DOKUMENTATION
: »Gewalt ist ein wesentliches Merkmal«

■ Die »West-Autonomen« haben binnen kurzer Zeit das Ruder im Ostteil übernommen

Berlin. Nächste Woche wird der Jahresbericht 90 des Verfassungsschutzes dem Senat vorgelegt. Der erste seiner Art, der im Landesamt erstellt wurde. Teile daraus wurden bereits in der Autonomen-Zeitschrift 'Interim‘ veröffentlicht — sehr zum Ärger des Innensenators (siehe taz von gestern). Wir dokumentieren im folgenden auszugsweise die Erkenntnisse, die der Verfassungsschutz über die autonome Szene in Berlin gewonnen hat:

1.Grundlagen, Ziele

Die [...] Mehrheit der Autonomen sind Jugendliche bzw. jüngere Erwachsene zwischen 18 und 28 Jahren. Zumeist sind es Schüler, Auszubildende, darunter viele, die mit der Lehre oder dem Studium nicht zurechtkommen, Gelegenheitsjobber, Arbeitslose und Sozialhilfeempfänger. Viele Autonome wenden sich schon nach wenigen Jahren ernüchtert von der Szene ab, enttäuscht über das Auseinanderklaffen von Anspruch und Wirklichkeit autonomer Lebensziele...

2.Strukturen

Schon vor der Maueröffnung stellten die Autonomen in Berlin (West) mit mehr als 400 Anhängern das größte Kontingent innerhalb des deutschen linksextremistisch motivierten Gewaltpotentials dar... Teilweise verlegten Autonome ihren Wohnsitz in den Ostteil der Stadt. Dabei gelang es ihnen, sich innerhalb kurzer Zeit in der neuen Umgebung einzurichten, Führungsrollen zu übernehmen und die dort anfänglich friedlich agierenden Gruppen zunehmend zu gewaltorientiertem Handeln zu veranlassen. Inzwischen ist davon auszugehen, daß es eine einheitliche, gegenwärtig etwa 650 Personen umfassende autonome Szene in Berlin gibt...
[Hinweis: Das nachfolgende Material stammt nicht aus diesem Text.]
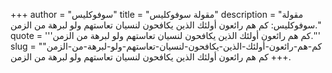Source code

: +++
author = "سوفوكليس"
title = "مقولة سوفوكليس"
description = "مقولة سوفوكليس: كم هم رائعون أولئك الذين يكافحون لنسيان تعاستهم ولو لبرهة من الزمن."
quote = '''كم هم رائعون أولئك الذين يكافحون لنسيان تعاستهم ولو لبرهة من الزمن.''' 
slug = "كم-هم-رائعون-أولئك-الذين-يكافحون-لنسيان-تعاستهم-ولو-لبرهة-من-الزمن"
+++
كم هم رائعون أولئك الذين يكافحون لنسيان تعاستهم ولو لبرهة من الزمن.
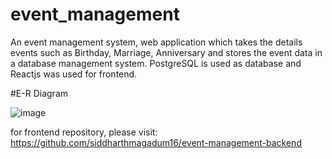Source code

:# event_management
An event management system, web application which takes the details events such as Birthday, Marriage, Anniversary and stores the event data in a database management system. PostgreSQL is used as database and Reactjs was used for frontend.

#E-R Diagram 

![image](https://user-images.githubusercontent.com/60000624/182102235-f2b07b38-6873-43fd-92d3-82ba261f6b60.png)


for frontend repository, please visit: https://github.com/siddharthmagadum16/event-management-backend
Bei der Zahl der Berliner Autonomen ist hinsichtlich ihrer tatsächlichen Stärke ein mobilisierbares Potential in der Berliner Alternativ-Szene und unter türkischen Jugendbanden zu berücksichtigen. Das Ausmaß dieser zusätzlichen Mobilisierungsmöglichkeiten hängt weitgehend vom jeweiligen Anlaß ab...

3.Militanz

Gewalt ist geradezu ein wesentliches Merkmal »autonomer« Politik... Seit 1989 ist jedoch ein Differenzierungsprozeß im autonomen Lager in der Gewaltfrage sichtbar geworden. Während einerseits autonome Gruppen weiterhin »klandestine militante Aktionen«, wie Brandanschläge o.ä. durchführten, zeigte sich andererseits, daß Autonome durchaus bereit sind, auf den Einsatz von Gewalt zu verzichten, insbesondere dann, wenn Militanz für die Erreichung des Ziels nicht opportun erscheint.

4.Autonome Hausbesetzer

Nachdem im Westteil Berlins [...] fast alle besetzten Häuser von der Polizei geräumt worden waren, konzentrierten sich West-Berliner Autonome auf die Neubesetzung von Häusern im Ostteil der Stadt oder zogen in dort bereits besetzte Häuser ein. Dabei gelang es [ihnen]... innerhalb kürzester Zeit Führungsrollen zu übernehmen...

5.Ausblick

Die Bevormundung der »Ostautonomen« durch ihre aus dem Westen zugereisten Gesinnungsgenossen führte vor allem in der Hausbesetzer-Szene im Ostteil Berlins zu einer zunehmenden Isolierung »Westautonomer«, die mit ihrer »Nichtverhandler-Position« inzwischen in die Minderheit geraten sind. Trotz der notorischen Organisationsfeindlichkeit Autonomer wurden in jüngster Zeit Vernetzungsbemühungen [...] erkennbar.